If none of that applies to you, then don’t use the word "we." You are doing the players a disservice by taking credit for their God-given gifts, their determination and their success. You are not suffering through the same pain and torment as those players are.

Of course, there are always those that try to legitimize their right to say "we," even though most of them are 40 years old, weigh 450 pounds and have never played football in their lives. I give you the Top 3 excuses…


Excuse 1

"I am a diehard fan with season tickets and I go to every single game, even the away ones."

That’s very nice of you, but you don’t contribute anything to the team’s success on the field.

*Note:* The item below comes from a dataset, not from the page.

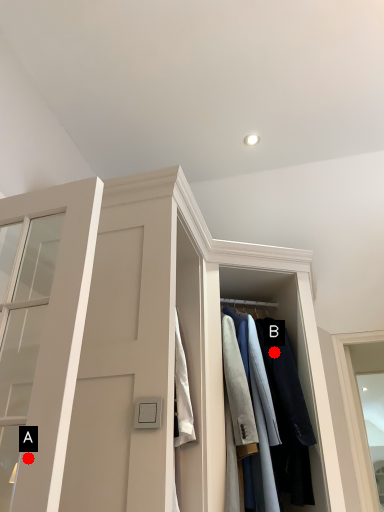
Question: Two points are circled on the image, labeled by A and B beside each circle. Among these points, which one is farthest from the camera?

Choices:
 (A) A is further
 (B) B is further

Answer: (B)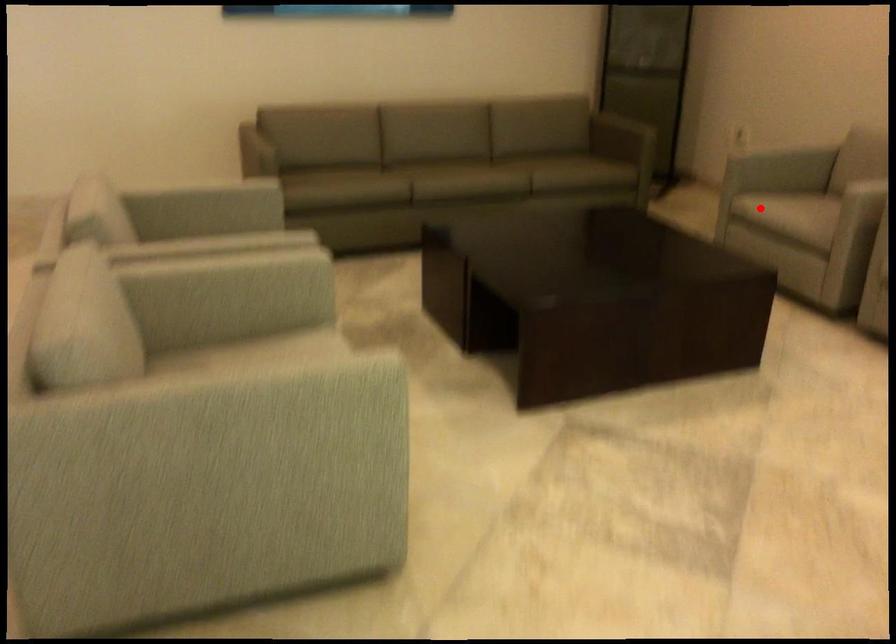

Yes, you may cheer your heart out, but you aren’t running a crossing route through the middle of the field, knowing that a linebacker is waiting to take your head off as soon as the ball touches your fingers.


Excuse 2

"I am a student at the school, so I should be able to say ‘we.’"

You may be a student, but while you were out partying with your friends, drinking alcohol from 11 a.m. until 6 o'clock the next morning, the players were practicing and studying their playbook before going to bed at 8 p.m. so they can get up at 3 a.m. for weightlifting. I’m sorry, but that doesn’t cut it.


Excuse 3

"I played on the team back in 1965. That gives me the right to be a part of the team forever."

Not really. If you want to say things like, "Back in 1965, we were ranked No. 5 in the nation at one point," then go right ahead. You were a part of that team back then, so you have every right to take credit for that accomplishment.

But when you finally graduated and were no longer on the team’s roster, you lost all your "we" privileges.

So, what can "we," as a group of fans, do to cure this growing epidemic? It is really quite simple. Every time you are going to use the word "we," replace it with "they." Instead of saying "our," use the word "their." BAM!!! You are healed. Check it out…

INCORRECT: "We gained over 400 yards of offense on them."

CORRECT: "They gained over 400 yards of offense on them."

You can’t get any easier than that.

Until you spill the same blood, sweat, and tears that these men spill week in and week out, give your favorite team their due credit by referring to them as something in which you are not a part of. You are a fan and a fan only.

You sit in the stands or on your couch, shoving pizza, hotdogs, BBQ, and beer into your mouth while the team does all the hard work.

The same team that sacrifices countless hours and gives up so much just to be able to wear their team’s jersey and step onto that field on gameday.

"WE" as fans should be more respectful and know our role.